Brian's post digs deeper into the subject, down into the details, and goes along with what I am also seeing in my own research and my own experience.
So what's to be done about this issue of declining interest in the traditional martial arts? Does this mean we have to teach MMA? Does this mean that the traditional martial arts are dying off and irrelevant?
I don't think MMA will drive out traditional arts, but we do have to re-think how we present what we do and what we know to modern audiences.
That means looking at everything we do with a critical eye and deciding if we want to do a martial art that is growing and changing to meet modern needs, or we are doing a historical preservation of a no-longer-relevant martial art system.
It might mean that we have to chuck out some things we've come to believe are important - cultural things we do, the way that we were taught our art, and some of the trappings - the "brand", if you will.
|Oh yes, I went there.|
Do you think that Samurai, back in the day, didn't learn and innovate to changes on the battlefield when new things were introduced and conditions changed? Do you imagine that sumo is the same today as it was 100 years ago (or any fighting sport for that matter that's been around for a while)?
Of course they changed. We can, and do, and should also, unless our purpose is preservation. Nothing wrong with preservation but keep in mind that it appeals to a very tiny fraction of the small percentage of people in the world interested in the martial arts in the first place.
So let's assume for now that you want your martial art system to stay alive and relevant to modern times, and is not a preservation.
I know, I know, tradition! What your teacher taught you! Lineage! Learning a foreign language! It just isn't "martial arts" without all those things! You're watering down your art without that stuff, right?
How is MMA and its "feeder" arts - typically Muay Thai, Brazilian Jiu-Jitsu, and other closely related systems such as western boxing and catch wrestling - seen by people outside of the martial arts world?
Well, there's two camps. There's the people who think it's one step away from the old Gladiator days and is nothing but a dumb and brutal combat sport. And there's the perception that MMA fighters are the most effective, fit, and pressure-tested martial artists on the planet.
Combine that second perception with very good marketing and you get why MMA is blowing traditional arts out of the water.
Just think about that, and see what you could do to shift the perception of that your traditional martial art system is only good for teaching kids focus and discipline and irrelevant to people over the age of 16.
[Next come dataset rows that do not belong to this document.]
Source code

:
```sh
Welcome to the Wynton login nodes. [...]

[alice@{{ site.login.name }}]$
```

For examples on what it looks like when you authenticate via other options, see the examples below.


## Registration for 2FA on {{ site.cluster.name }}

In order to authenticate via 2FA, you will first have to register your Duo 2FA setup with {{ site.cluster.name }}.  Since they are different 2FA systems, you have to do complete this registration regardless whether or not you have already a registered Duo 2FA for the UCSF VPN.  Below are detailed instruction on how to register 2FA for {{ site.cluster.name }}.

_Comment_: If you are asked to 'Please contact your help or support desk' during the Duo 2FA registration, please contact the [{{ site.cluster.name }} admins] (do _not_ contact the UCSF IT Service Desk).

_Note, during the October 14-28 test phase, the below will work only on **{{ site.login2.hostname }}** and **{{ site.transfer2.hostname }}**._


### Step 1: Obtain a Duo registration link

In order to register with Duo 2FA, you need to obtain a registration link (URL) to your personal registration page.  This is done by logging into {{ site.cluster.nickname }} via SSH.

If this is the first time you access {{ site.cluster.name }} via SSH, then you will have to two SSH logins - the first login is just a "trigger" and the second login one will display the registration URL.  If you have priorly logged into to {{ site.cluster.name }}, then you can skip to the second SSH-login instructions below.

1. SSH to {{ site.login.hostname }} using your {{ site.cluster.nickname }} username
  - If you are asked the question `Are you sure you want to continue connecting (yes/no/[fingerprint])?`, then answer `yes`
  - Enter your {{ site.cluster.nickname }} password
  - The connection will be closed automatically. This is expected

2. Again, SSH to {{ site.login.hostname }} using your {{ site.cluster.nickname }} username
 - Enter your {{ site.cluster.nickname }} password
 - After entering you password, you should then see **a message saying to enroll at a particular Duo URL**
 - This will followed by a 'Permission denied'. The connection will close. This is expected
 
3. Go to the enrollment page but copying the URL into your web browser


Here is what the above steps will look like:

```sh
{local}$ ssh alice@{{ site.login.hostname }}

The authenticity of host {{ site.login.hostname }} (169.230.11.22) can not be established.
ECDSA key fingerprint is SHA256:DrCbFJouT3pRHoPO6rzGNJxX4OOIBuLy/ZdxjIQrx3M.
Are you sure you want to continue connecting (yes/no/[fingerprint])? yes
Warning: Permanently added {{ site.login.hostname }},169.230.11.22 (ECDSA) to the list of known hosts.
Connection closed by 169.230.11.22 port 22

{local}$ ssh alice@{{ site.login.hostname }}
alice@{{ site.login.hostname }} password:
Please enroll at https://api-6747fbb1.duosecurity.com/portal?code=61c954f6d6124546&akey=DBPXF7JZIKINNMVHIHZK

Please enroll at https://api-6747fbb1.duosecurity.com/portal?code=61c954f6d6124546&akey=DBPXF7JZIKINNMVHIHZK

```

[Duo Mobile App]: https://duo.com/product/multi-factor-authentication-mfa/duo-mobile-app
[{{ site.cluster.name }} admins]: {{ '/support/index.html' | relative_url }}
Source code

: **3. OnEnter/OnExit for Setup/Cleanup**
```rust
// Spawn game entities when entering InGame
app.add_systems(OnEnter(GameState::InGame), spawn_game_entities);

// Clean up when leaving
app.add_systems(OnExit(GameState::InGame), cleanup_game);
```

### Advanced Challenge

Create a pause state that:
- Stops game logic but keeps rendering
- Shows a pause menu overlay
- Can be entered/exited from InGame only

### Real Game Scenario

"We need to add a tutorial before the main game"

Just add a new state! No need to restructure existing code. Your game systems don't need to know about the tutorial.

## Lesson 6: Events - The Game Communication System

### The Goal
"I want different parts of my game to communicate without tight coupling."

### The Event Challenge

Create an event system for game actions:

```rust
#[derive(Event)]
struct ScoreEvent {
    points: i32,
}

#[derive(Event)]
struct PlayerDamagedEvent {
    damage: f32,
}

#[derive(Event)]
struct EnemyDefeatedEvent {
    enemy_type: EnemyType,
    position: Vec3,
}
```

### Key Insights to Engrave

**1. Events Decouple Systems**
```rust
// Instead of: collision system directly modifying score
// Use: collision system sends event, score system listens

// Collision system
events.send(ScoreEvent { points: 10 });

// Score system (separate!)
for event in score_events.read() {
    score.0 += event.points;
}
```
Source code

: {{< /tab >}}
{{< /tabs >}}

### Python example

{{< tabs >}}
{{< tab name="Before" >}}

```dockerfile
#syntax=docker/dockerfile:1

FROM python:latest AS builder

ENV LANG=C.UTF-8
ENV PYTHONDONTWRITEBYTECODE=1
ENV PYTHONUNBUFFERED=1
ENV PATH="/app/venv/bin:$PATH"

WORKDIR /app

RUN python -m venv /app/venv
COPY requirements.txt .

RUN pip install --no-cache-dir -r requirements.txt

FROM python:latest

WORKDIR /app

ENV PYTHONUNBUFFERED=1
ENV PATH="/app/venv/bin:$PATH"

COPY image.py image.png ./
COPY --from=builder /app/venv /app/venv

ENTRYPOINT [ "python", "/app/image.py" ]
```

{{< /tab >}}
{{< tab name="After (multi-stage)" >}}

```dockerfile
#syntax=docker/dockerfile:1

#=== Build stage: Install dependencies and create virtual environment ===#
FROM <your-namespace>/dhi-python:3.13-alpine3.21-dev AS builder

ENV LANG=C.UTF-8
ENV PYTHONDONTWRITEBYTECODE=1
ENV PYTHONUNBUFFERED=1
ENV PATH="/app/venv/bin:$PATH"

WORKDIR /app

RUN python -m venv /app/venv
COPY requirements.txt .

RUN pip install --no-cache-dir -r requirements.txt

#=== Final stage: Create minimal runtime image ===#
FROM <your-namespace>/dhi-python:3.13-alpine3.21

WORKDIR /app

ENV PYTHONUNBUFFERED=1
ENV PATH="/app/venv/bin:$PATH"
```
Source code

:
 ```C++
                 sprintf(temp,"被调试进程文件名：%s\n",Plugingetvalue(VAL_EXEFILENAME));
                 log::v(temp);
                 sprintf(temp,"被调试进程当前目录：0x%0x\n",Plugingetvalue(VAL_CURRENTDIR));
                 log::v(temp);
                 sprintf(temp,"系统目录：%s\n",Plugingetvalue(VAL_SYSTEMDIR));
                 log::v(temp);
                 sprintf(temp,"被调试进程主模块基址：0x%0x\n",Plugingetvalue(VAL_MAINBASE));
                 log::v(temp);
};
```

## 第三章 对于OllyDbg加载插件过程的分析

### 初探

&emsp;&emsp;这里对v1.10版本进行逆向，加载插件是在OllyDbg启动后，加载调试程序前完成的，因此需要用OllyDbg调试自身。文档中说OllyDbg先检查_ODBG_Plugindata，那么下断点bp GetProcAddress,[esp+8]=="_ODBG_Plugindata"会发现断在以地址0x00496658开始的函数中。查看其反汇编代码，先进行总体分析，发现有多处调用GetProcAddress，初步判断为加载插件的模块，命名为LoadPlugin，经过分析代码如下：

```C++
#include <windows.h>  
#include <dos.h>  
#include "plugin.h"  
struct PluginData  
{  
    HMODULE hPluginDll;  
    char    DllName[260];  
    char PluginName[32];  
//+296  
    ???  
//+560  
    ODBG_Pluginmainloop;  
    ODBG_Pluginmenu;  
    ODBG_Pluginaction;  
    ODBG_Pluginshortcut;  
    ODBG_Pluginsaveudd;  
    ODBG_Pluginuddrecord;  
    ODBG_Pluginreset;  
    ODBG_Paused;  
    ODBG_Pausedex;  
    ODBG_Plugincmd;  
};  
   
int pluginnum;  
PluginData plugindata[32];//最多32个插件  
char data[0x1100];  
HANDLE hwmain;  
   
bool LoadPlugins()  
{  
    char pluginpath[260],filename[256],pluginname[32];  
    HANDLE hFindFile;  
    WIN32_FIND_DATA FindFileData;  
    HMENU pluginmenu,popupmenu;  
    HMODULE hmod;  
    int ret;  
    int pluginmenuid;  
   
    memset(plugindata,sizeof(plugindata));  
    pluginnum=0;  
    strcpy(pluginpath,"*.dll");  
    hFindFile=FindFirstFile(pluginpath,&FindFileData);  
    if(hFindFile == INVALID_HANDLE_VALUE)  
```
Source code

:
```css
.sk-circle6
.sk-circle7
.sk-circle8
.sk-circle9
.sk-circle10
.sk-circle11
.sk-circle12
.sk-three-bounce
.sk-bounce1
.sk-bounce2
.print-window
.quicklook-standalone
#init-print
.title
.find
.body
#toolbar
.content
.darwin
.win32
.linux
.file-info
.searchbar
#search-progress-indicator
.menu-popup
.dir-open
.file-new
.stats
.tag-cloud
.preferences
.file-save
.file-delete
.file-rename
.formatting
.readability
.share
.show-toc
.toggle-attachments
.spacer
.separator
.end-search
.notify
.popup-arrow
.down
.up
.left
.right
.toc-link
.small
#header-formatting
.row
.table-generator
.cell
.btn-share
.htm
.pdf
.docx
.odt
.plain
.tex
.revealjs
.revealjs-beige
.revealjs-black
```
So let's shift to my corner of the martial arts world, the Filipino Martial Arts. I've written about this before (Filipino Martial Arts - Why We Don't Make the List) and I agree with much of Brian's diagnosis. We are TERRIBLE at marketing ourselves, many of us have no idea how to run a school outside of a small training group no bigger than what we'd do in a park and we do a bad job in communicating that FMA's are fine for kids (yes, kids can learn sticks really well - they take to it naturally and they're fun).
We've been experimenting and honestly, we haven't hit upon our home run yet. We shifted away from the sticks-and-knives traditional marketing approach of FMA's and instead we're branded as "Filipino Karate" for our kids program (we still use sticks but it isn't every class), and a self-defense oriented adults program based on +W. Hock Hochheim Combatives "Force Necessary". We haven't seen a big difference in that change, just yet, but now that we are past the holidays we have a small uptick in our attendance.
I think that aiming at a niche market will be the way to go. We also tend to draw adults in their late 30's and older here in our neck of the woods. Some have martial arts experience, some don't.
Perhaps, at least in North America, that's our sweet spot in terms of age? People who don't want to or can't compete at a high level in things like BJJ or Muay Thai or MMA, but still want to learn something perceived as effective, which is where we definitely have an advantage?
Maybe. I'm interested in what other FMA folks have to say on this.
I do know this FMA's are going to go by the wayside, at least in North America, if we don't do something about it, and soon.